Indicadores para evaluar las prácticas de alimentación del lactante y del niño pequeño

Ago 12, 2014 | Libros de Interés

Organización Panamericana de la Salud

Introducción

Indicadores para evaluar las prácticas de alimentación del lactante y del niño pequeño

El documento Indicadores para evaluar las prácticas de lactancia materna (1), publicado en 1991 proporcionó un grupo de indicadores que pudieron utilizarse para evaluar la alimentación infantil dentro de los países y entre ellos, y evaluar el progreso de los esfuerzos de promoción de la lactancia materna. Desde entonces, ha habido desarrollos importantes en las recomendaciones y el conocimiento científico acerca de lo que constituyen las prácticas óptimas de lactancia materna y alimentación complementaria, lo cual ha generado la necesidad de revisar y expandir el grupo de indicadores recomendados inicialmente. Por ejemplo, en 2001 la Organización Mundial de la Salud recomendó la lactancia materna exclusiva durante 6 meses (2, 3), lo cual constituyó un cambio de la recomendación anterior de introducir la alimentación complementaria entre los 4 y 6 meses. El indicador para la lactancia materna exclusiva hasta antes de los 4 meses, por lo tanto, ya no proporciona datos que reflejen las guías actuales.

Adicionalmente, el documento publicado en 1991 incluye únicamente un indicador de alimentación complementaria: la tasa de alimentación complementaria oportuna. Este indicador informaba si había o no había consumo de alimentos complementarios, pero no informaba sobre la cantidad o calidad de los mismos. En el 2002, como respuesta a la preocupación sobre la falta de indicadores adecuados acerca de la alimentación complementaria, la Organización Mundial de la Salud inició un proceso de revisión y desarrollo de indicadores de las prácticas de alimentación complementaria. Se publicó un marco conceptual para identificar los indicadores potenciales de prácticas de alimentación complementaria (4). A la vez, se desarrollaron los Principios de Orientación para la Alimentación Complementaria del Niño Amamantado, que versaban sobre la multidimensionalidad de las prácticas de alimentación complementaria (5). Inmediatamente después se llevó a cabo un esfuerzo similar para desarrollar guías y fundamentos para la alimentación de niños de 6 a 23 meses de edad que no son amamantados, dando como resultado un documento técnico (6) y un grupo paralelo de Principios de Orientación (7). A partir del 2004, los miembros del Grupo de Trabajo sobre los Indicadores de Alimentación del Lactante y del Niño Pequeño iniciaron una serie de actividades dirigidas hacia la definición y validación de indicadores que reflejaran la calidad y cantidad de la dieta, utilizando grupos de datos existentes provenientes de 10 diferentes lugares en países en desarrollo. La lista de miembros del Grupo de Trabajo se encuentra en el Anexo 1a. Además de utilizar como guía las referencias anteriores, el Grupo de Trabajo también tomó como guía las recomendaciones y objetivos de la Estrategia Mundial para la Alimentación del Lactante y del Niño Pequeño (8). Los resultados de los análisis realizados por el Grupo de Trabajo fueron resumidos en un informe en agosto del 2006 (9) y presentados en una consulta de la Organización Mundial de la Salud en octubre del mismo año.
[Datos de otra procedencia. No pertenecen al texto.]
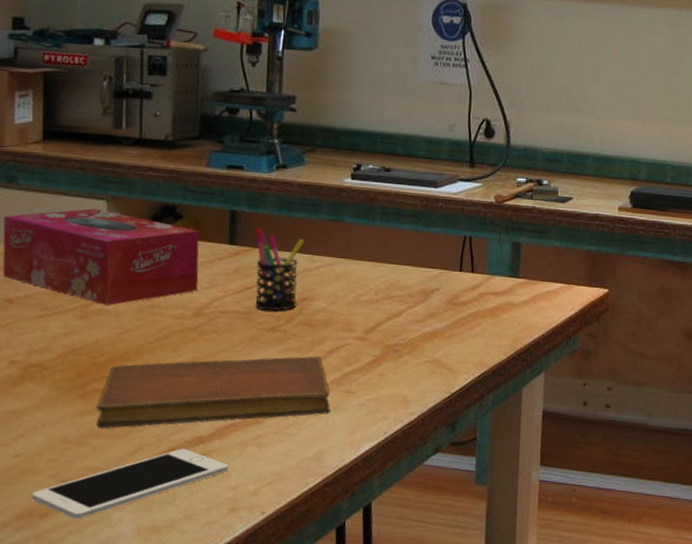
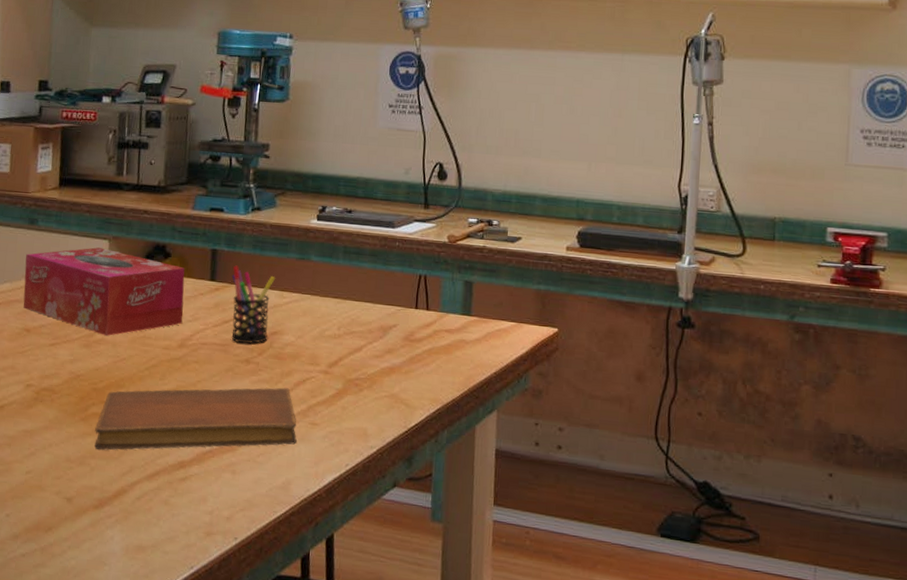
cell phone: present [31,448,228,520] -> none [39,472,206,535]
Después se realizaron análisis adicionales para cubrir preguntas y preocupaciones pendientes y se presentó un informe al respecto en setiembre del 2007 (10).
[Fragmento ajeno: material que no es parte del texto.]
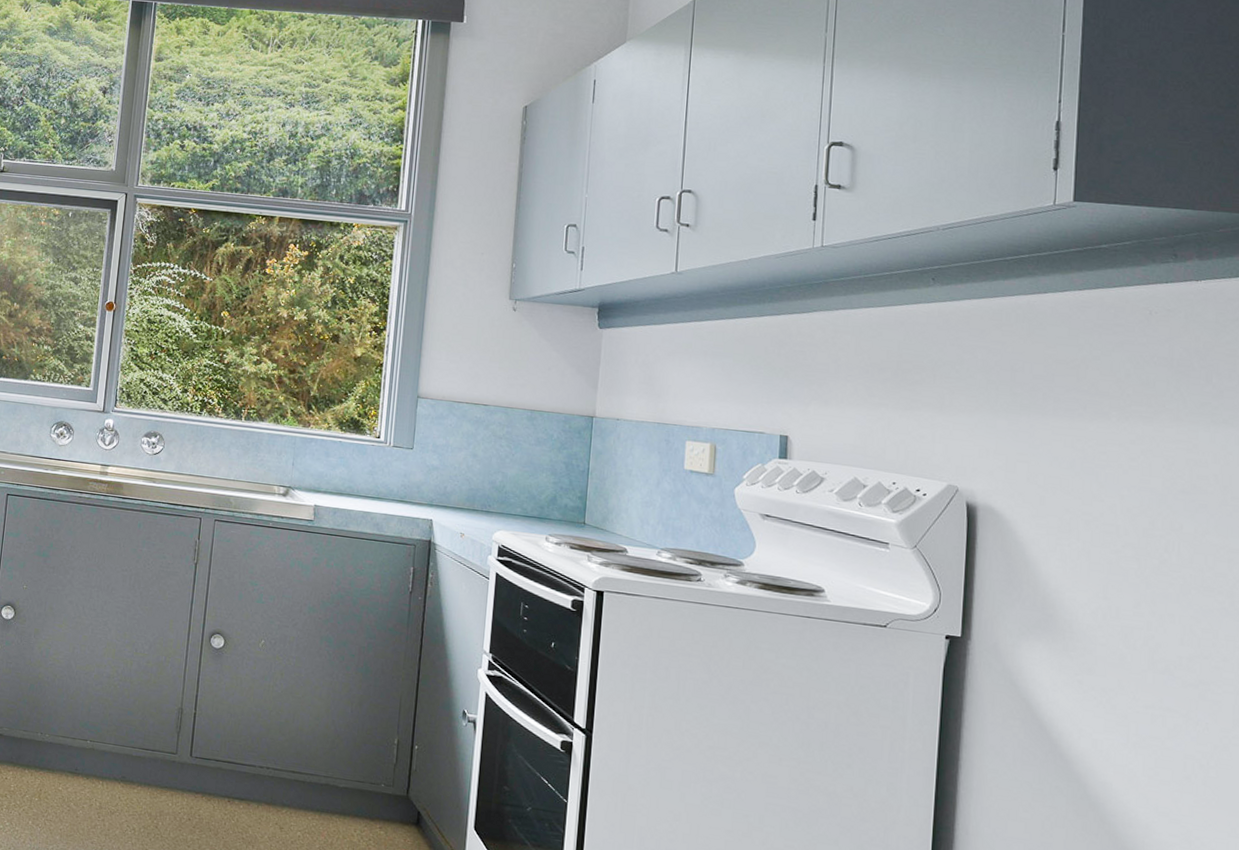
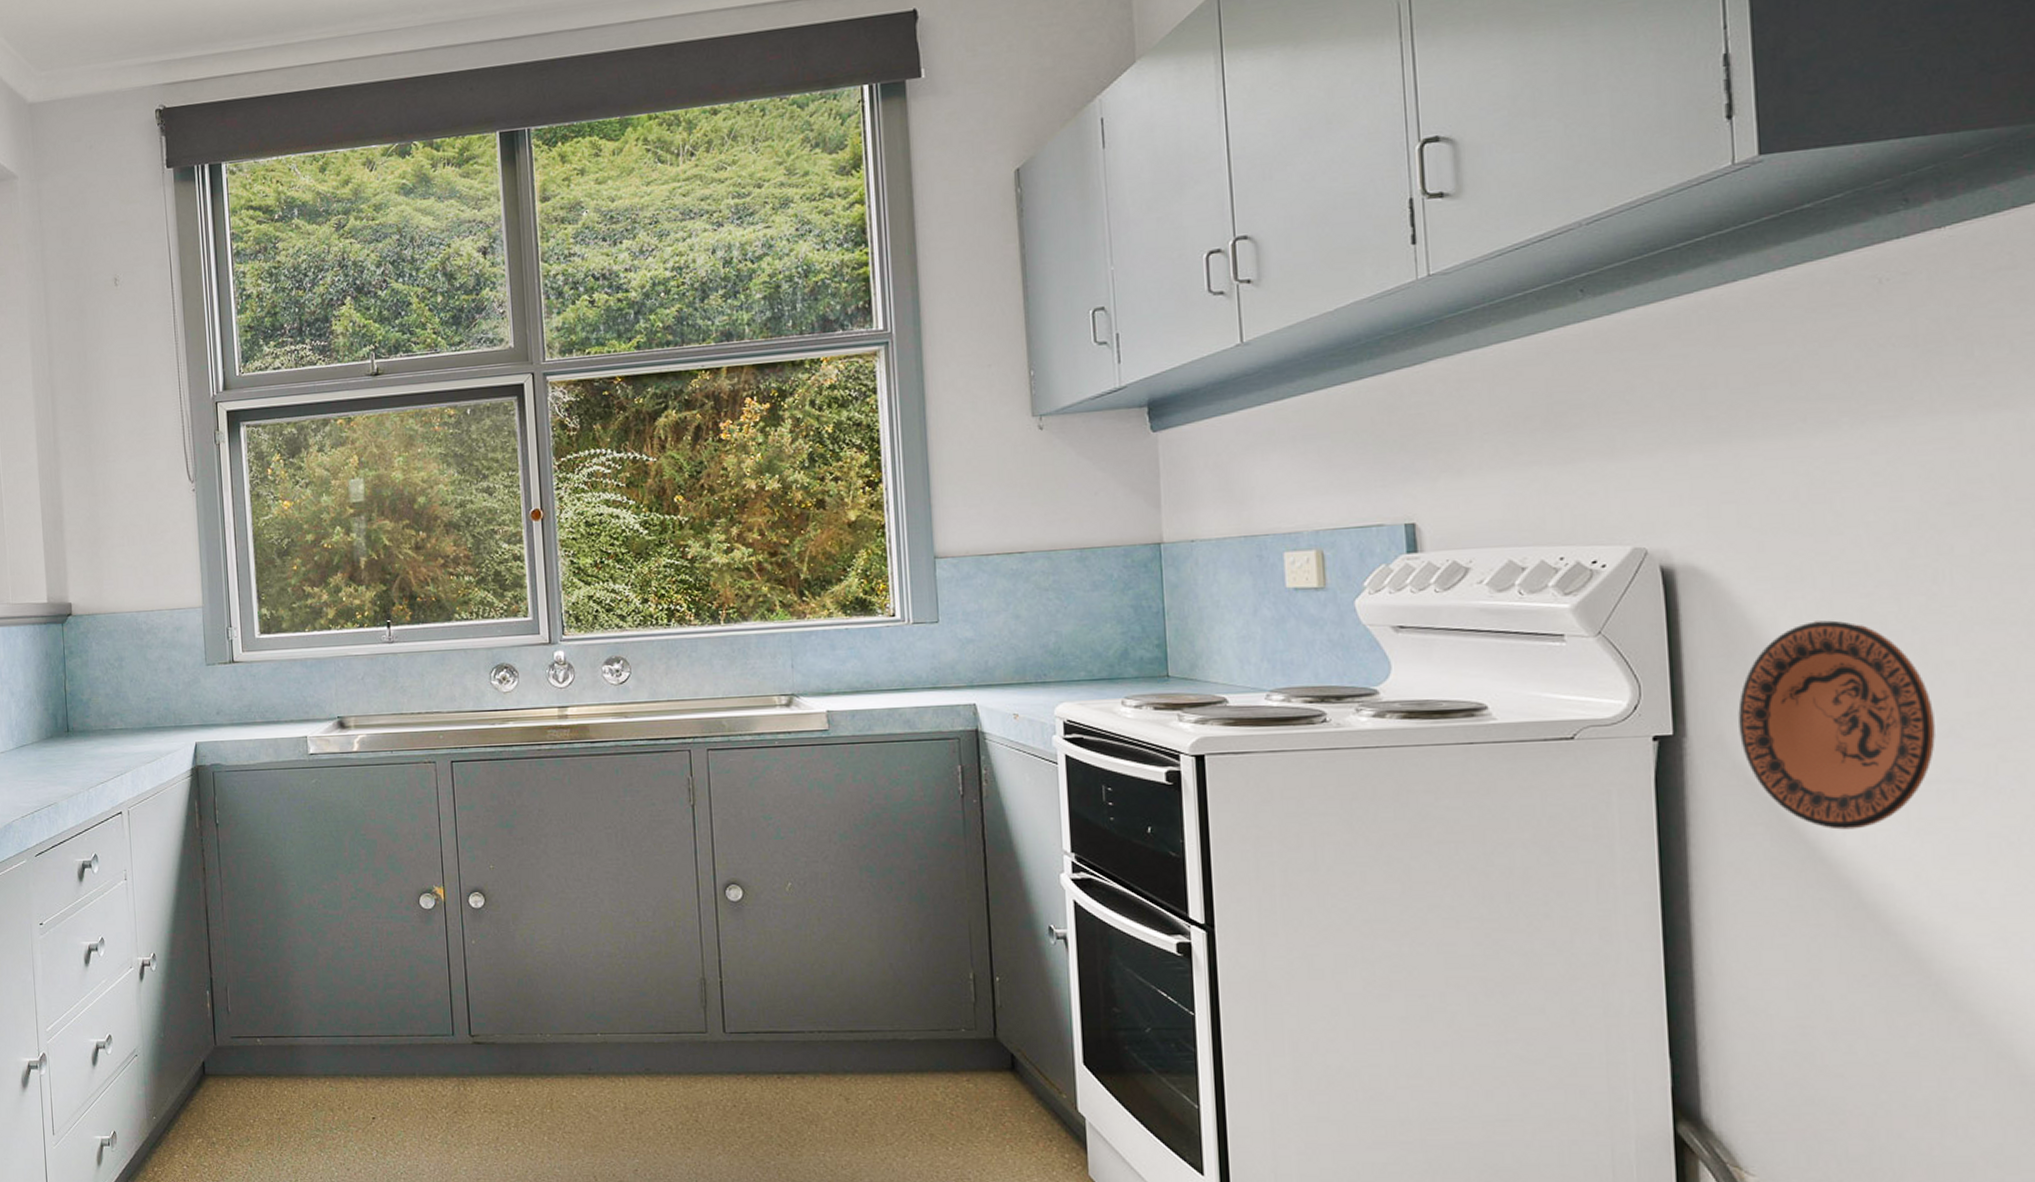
decorative plate: none [1010,565,1155,735] -> present [1738,620,1935,830]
En base al trabajo anterior, se desarrolló un grupo modificado de indicadores que se discutió después entre los participantes de la Reunión Mundial de Consenso de la Organización Mundial de la Salud sobre los Indicadores de Alimentación del Lactante y del Niño Pequeño realizada del 6 al 8 de noviembre de 2007 en la sede de la Oficina Regional para las Américas de la Organización Mundial de la Salud. La lista de participantes se encuentra en el Anexo 1b. Este informe presenta de manera resumida la discusión y el consenso alcanzado sobre 8 de los indicadores básicos y 7 de los indicadores opcionales para evaluar las prácticas sobre la alimentación de lactantes y niños pequeños a nivel poblacional que pueden ser obtenidas a partir de los datos de encuestas de hogares.